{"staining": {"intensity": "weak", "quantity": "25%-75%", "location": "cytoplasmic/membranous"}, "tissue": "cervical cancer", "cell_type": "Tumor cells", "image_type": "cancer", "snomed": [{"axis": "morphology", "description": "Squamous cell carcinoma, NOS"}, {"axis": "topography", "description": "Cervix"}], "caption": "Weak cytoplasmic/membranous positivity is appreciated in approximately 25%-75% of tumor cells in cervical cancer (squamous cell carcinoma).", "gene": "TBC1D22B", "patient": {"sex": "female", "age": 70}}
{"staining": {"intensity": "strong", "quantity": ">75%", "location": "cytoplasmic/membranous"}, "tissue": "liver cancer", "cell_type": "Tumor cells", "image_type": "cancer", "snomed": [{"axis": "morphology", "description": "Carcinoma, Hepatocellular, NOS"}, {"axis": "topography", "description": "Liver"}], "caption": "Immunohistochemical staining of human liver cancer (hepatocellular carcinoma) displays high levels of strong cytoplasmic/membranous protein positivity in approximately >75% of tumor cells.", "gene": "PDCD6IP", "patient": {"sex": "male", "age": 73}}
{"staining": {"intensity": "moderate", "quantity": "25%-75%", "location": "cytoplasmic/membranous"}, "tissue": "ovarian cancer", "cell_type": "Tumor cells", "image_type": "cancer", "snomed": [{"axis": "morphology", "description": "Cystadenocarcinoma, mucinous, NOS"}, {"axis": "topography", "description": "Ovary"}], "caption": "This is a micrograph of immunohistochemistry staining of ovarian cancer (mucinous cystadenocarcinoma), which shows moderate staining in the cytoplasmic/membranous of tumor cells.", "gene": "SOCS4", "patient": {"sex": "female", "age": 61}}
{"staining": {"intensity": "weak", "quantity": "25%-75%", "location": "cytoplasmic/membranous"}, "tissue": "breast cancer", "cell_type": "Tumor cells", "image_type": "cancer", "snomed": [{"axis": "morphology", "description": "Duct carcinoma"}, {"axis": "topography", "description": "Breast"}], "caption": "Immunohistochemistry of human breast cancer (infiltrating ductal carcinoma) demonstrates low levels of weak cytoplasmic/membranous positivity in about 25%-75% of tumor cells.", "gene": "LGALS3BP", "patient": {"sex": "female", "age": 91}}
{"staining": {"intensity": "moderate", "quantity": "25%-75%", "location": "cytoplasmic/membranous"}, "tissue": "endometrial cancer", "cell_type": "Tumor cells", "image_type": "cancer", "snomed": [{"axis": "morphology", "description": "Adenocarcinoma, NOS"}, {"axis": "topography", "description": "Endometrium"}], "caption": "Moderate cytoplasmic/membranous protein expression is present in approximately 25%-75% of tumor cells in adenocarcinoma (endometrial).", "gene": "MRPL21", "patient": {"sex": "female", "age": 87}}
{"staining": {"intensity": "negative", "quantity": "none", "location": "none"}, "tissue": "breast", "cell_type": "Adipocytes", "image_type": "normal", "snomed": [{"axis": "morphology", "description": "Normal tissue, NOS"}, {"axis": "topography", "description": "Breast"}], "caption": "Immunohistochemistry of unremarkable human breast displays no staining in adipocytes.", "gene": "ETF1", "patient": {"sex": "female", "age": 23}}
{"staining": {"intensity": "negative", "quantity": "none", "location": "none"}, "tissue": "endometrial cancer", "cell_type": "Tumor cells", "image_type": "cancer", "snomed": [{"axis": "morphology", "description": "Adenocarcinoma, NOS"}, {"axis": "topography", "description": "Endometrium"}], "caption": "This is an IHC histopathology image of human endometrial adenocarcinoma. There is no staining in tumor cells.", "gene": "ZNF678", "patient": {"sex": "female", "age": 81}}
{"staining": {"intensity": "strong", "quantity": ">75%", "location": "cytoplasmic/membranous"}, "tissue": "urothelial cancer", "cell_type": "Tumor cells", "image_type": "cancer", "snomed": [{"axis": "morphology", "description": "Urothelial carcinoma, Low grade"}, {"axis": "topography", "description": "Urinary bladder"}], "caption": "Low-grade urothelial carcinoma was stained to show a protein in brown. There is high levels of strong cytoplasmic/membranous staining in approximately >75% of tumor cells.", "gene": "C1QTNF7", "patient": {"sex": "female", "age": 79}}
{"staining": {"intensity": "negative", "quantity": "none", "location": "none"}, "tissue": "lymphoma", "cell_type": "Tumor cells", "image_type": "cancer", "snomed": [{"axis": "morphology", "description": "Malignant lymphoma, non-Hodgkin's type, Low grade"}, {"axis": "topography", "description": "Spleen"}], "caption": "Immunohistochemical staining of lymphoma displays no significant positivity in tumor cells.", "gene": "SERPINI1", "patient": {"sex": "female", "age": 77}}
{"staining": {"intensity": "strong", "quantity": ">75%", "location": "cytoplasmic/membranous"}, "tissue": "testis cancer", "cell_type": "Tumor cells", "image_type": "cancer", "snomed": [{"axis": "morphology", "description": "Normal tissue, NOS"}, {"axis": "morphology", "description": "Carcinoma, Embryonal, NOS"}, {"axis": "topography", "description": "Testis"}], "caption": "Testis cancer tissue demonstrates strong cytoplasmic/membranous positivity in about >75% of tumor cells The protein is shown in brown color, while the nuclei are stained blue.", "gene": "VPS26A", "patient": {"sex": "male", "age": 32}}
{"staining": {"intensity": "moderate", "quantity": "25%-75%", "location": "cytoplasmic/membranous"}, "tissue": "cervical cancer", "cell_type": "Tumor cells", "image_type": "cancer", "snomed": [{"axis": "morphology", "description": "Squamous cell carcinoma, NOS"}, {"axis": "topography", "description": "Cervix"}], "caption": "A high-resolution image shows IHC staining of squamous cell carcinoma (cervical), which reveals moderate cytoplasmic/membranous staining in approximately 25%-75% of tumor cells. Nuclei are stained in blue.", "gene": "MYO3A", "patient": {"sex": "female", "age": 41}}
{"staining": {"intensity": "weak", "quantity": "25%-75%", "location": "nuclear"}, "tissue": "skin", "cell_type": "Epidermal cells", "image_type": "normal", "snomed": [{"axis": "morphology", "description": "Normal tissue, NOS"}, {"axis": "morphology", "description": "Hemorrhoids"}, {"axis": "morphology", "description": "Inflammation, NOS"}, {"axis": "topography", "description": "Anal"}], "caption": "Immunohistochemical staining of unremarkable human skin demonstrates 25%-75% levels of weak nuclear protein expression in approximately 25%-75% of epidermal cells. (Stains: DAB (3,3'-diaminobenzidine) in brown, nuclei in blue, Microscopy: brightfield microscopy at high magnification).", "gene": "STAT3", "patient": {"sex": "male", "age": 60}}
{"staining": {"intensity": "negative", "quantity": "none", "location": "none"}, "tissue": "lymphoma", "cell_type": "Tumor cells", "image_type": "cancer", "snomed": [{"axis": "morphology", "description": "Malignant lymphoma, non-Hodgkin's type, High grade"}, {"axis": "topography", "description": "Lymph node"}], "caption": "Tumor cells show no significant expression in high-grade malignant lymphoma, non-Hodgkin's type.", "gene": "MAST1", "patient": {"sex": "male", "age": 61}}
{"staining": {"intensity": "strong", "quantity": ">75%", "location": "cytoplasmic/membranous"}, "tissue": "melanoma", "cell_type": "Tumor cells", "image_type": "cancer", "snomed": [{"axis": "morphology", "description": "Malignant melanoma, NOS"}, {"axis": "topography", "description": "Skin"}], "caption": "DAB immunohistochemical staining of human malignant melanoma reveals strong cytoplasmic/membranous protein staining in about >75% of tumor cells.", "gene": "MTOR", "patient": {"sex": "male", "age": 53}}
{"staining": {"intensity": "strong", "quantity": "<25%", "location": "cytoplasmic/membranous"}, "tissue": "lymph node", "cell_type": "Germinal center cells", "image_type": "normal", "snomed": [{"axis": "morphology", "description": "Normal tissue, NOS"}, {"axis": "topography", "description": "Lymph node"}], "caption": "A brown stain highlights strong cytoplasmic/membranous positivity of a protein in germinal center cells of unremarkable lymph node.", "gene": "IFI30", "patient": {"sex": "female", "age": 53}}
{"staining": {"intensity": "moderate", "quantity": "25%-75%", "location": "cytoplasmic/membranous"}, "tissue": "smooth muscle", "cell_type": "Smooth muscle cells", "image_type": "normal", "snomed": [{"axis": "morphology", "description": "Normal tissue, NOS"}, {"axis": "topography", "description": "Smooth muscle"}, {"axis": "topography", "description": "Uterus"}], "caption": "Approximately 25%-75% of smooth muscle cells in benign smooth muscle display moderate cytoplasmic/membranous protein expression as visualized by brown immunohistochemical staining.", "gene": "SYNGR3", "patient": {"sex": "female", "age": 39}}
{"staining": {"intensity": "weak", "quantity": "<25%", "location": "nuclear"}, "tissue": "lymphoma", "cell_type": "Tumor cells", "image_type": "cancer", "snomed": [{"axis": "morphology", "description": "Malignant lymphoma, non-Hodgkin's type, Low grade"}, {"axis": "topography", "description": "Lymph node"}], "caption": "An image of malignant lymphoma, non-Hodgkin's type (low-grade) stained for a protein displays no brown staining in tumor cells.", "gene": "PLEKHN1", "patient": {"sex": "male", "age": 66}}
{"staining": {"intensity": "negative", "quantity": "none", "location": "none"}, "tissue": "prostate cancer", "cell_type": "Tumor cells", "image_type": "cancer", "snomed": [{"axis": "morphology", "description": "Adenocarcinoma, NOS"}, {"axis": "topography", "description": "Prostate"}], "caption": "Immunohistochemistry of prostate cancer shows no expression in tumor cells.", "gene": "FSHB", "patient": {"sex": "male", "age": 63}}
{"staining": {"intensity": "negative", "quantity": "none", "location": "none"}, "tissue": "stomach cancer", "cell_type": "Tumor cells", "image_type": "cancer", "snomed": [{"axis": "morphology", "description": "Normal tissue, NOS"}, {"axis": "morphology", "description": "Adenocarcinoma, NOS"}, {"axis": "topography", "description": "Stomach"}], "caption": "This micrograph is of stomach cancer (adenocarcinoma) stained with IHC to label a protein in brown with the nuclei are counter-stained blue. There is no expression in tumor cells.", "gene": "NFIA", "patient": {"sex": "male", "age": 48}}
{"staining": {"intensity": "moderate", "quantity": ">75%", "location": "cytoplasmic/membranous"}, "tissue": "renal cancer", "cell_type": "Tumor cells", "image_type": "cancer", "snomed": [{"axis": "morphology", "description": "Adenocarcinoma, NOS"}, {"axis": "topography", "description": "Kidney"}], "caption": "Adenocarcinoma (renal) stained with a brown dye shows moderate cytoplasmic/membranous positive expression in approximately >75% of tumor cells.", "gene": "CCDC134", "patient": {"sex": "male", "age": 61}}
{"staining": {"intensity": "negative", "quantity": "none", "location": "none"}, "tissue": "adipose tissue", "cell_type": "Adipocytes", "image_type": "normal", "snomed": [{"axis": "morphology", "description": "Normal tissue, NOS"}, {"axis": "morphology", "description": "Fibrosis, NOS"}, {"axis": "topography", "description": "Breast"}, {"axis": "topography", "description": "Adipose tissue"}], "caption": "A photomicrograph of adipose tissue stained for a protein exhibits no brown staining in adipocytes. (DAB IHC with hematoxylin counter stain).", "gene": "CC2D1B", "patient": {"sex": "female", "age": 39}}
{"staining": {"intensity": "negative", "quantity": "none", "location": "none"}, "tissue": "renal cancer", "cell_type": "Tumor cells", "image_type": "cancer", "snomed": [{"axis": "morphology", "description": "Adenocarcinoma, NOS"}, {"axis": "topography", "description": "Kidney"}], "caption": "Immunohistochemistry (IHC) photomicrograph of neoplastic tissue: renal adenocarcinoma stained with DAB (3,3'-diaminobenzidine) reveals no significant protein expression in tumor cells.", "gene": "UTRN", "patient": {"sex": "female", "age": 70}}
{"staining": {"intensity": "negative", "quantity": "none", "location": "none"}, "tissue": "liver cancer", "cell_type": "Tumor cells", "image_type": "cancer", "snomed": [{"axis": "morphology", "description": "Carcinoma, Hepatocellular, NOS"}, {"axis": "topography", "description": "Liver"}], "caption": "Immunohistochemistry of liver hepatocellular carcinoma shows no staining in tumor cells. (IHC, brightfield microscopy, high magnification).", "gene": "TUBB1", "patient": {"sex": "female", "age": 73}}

- _WHAT THE EXERCISE ASKS_
Reproduce each line from the data that has "Liver" in it.

- _SOLUTION FOR THIS PROBLEM_
{"staining": {"intensity": "strong", "quantity": ">75%", "location": "cytoplasmic/membranous"}, "tissue": "liver cancer", "cell_type": "Tumor cells", "image_type": "cancer", "snomed": [{"axis": "morphology", "description": "Carcinoma, Hepatocellular, NOS"}, {"axis": "topography", "description": "Liver"}], "caption": "Immunohistochemical staining of human liver cancer (hepatocellular carcinoma) displays high levels of strong cytoplasmic/membranous protein positivity in approximately >75% of tumor cells.", "gene": "PDCD6IP", "patient": {"sex": "male", "age": 73}}
{"staining": {"intensity": "negative", "quantity": "none", "location": "none"}, "tissue": "liver cancer", "cell_type": "Tumor cells", "image_type": "cancer", "snomed": [{"axis": "morphology", "description": "Carcinoma, Hepatocellular, NOS"}, {"axis": "topography", "description": "Liver"}], "caption": "Immunohistochemistry of liver hepatocellular carcinoma shows no staining in tumor cells. (IHC, brightfield microscopy, high magnification).", "gene": "TUBB1", "patient": {"sex": "female", "age": 73}}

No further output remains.